Deist Hemşire ARKADAŞIMA MEKTUP
Madem ki sen deist bir hemşiresin; insan bedenindeki iyileşme süreçlerinin ne kadar hassas olduğunu, en iyi sen bilirsin. Bir yarayı pansuman etmek, steril ortam sağlamak, ilaç dozlarını ayarlamak, beslenme ve hidrasyon dengesini korumak hep özen ister. Hastayı kendi haline bırakırsan, enfeksiyon kapar, yarası iyileşmez, belki de kötüleşir. Sürekli bakım, takip, gözlem, gerektiğinde müdahale şarttır.

Deist bakış, evrenin de sanki tek seferde ayarlanıp sonra bakım görmeden, kontrol edilmeden mükemmel işlediğini söyler. Sen biliyorsun ki en basit tedavi bile kendi kendine yol almaz. Bedenin kendini iyileştirme mekanizmaları dahi kusursuz bir düzenin ürünüdür. Bu, tesadüfen veya kendi haline bırakılarak sonsuza dek mükemmel kalamaz. Ya bu mekanizmaları sürekli etkin kılan bir güç var, ya da düzen çoktan bozulmalıydı.
Ayrıca insanlar hastalandıkça doktorlara, hemşirelere, uzmanlara ihtiyaç duyar. Toplum da manevi hastalıklara, ahlaki çöküşlere, sosyal bunalımlara maruz kalır. Peki böyle durumlarda kim “pansuman” yapacak? Peygamberler, insanlığın manevi yaralarını sarmak, toplumu ahlaki anlamda rehabilite etmek için gönderilmiş rehberler olamaz mı? Deist anlayış, bu ilahi hemşireleri (!) kabul etmeyerek insanlığı ilgisiz bir varlığın insafına terk eder. Bu mantıklı mı?

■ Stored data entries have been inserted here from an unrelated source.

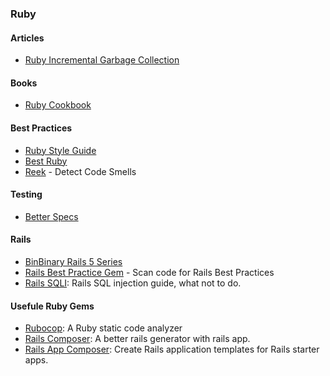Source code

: ### Ruby

#### Articles
* [Ruby Incremental Garbage Collection](https://engineering.heroku.com/blogs/2015-02-04-incremental-gc/)

#### Books
* [Ruby Cookbook](https://www.safaribooksonline.com/library/view/ruby-cookbook/0596523696/)

#### Best Practices
* [Ruby Style Guide](https://github.com/bbatsov/ruby-style-guide)
* [Best Ruby](http://best-ruby.com/)
* [Reek](https://github.com/troessner/reek) - Detect Code Smells


#### Testing
* [Better Specs](http://betterspecs.org/)

#### Rails
* [BinBinary Rails 5 Series](http://blog.bigbinary.com/categories/Rails-5)
* [Rails Best Practice Gem](https://github.com/railsbp/rails_best_practices) - Scan code for Rails Best Practices
* [Rails SQLI](http://rails-sqli.org/): Rails SQL injection guide, what not to do.

#### Usefule Ruby Gems 
* [Rubocop](https://github.com/bbatsov/rubocop): A Ruby static code analyzer
* [Rails Composer](https://github.com/RailsApps/rails-composer): A better rails generator with rails app.
* [Rails App Composer](https://github.com/RailsApps/rails_apps_composer): Create Rails application templates for Rails starter apps.
 


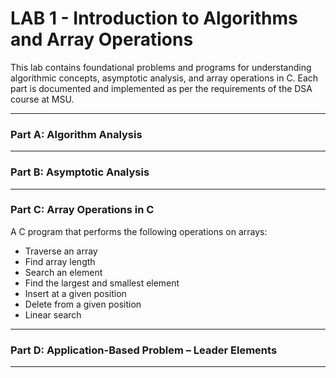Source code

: # LAB 1 - Introduction to Algorithms and Array Operations

This lab contains foundational problems and programs for understanding algorithmic concepts, asymptotic analysis, and array operations in C. Each part is documented and implemented as per the requirements of the DSA course at MSU.

---
### Part A: Algorithm Analysis
---
### Part B: Asymptotic Analysis
---
### Part C: Array Operations in C

  A C program that performs the following operations on arrays:
  - Traverse an array
  - Find array length
  - Search an element
  - Find the largest and smallest element
  - Insert at a given position
  - Delete from a given position
  - Linear search

---
### Part D: Application-Based Problem – Leader Elements
  
---


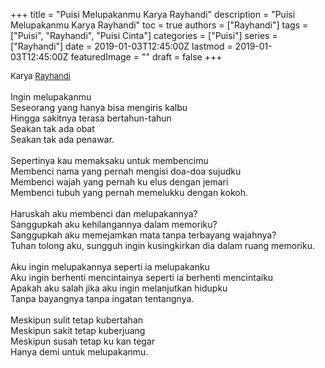 +++
title = "Puisi Melupakanmu Karya Rayhandi"
description = "Puisi Melupakanmu Karya Rayhandi"
toc = true
authors = ["Rayhandi"]
tags = ["Puisi", "Rayhandi", "Puisi Cinta"]
categories = ["Puisi"]
series = ["Rayhandi"]
date = 2019-01-03T12:45:00Z
lastmod = 2019-01-03T12:45:00Z
featuredImage = ""
draft = false
+++

<div style="text-align: justify;">
<div style="font-size: small;">Karya <a href="/authors/rayhandi/" target="_blank">Rayhandi</a></div><br />
Ingin melupakanmu<br />Seseorang yang hanya bisa mengiris kalbu<br />Hingga sakitnya terasa bertahun-tahun<br />Seakan tak ada obat<br />Seakan tak ada penawar.<br /><br />Sepertinya kau memaksaku untuk membencimu<br />Membenci nama yang pernah mengisi doa-doa sujudku<br />Membenci wajah yang pernah ku elus dengan jemari<br />Membenci tubuh yang pernah memelukku dengan kokoh.<br /><br />Haruskah aku membenci dan melupakannya?<br />Sanggupkah aku kehilangannya dalam memoriku?<br />Sanggupkah aku memejamkan mata tanpa terbayang wajahnya?<br />Tuhan tolong aku, sungguh ingin kusingkirkan dia dalam ruang memoriku.<br /><br />Aku ingin melupakannya seperti ia melupakanku<br />Aku ingin berhenti mencintainya seperti ia berhenti mencintaiku<br />Apakah aku salah jika aku ingin melanjutkan hidupku<br />Tanpa bayangnya tanpa ingatan tentangnya.<br /><br />Meskipun sulit tetap kubertahan<br />Meskipun sakit tetap kuberjuang<br />Meskipun susah tetap ku kan tegar<br />Hanya demi untuk melupakanmu.</div>

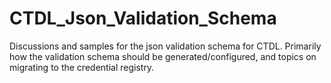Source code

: # CTDL_Json_Validation_Schema
Discussions and samples for the json validation schema for CTDL. Primarily how the validation schema should be generated/configured, and topics on migrating to the credential registry.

Sen bir yarayı bile kontrol etmeden tedavi edemezsin. Evrenin dengesizliğinde, toplumun moral çöküşlerinde, insanın manevi yaralarında yardım nerede? Peygamberler insanlığa ahlak, anlam, umut getirmiştir. Eğer gerçekten yaratan güç kenara çekilmiş olsaydı, neden insan tarihinde peygamberler, elçiler, moral kılavuzlar çıkıp duruyor? Bu belki de süregelen ilahi “müdahalenin” bir göstergesidir.

Madem sağlık ve bakımın sürekliliğini en iyi sen bilirsin, neden evrenin manevi bakımı da sürekli olmazsın? Peygamberler işte bu manevi bakım ekipleridir. Deist yaklaşım onları yok sayarak sanki insanlığı açık yaralarıyla baş başa bırakıyor. Bu, senin hemşirelik tecrübene de aykırı değil mi?
Yaraların pansumanı, hijyen, doğru bakım olmadan enfeksiyonlar yayılır, hastalık ilerler. Toplumun da manevi yaraları peygamberlerle sarılmış, her krizde tam vaktinde “bakım” yapılmıştır. Eğer ilgi sıfırsa, bu doğru zamanlı müdahaleleri nasıl açıklayacak, periyodik “bakım hizmetini” kim sağladı diye hiç düşünmeyecek misin?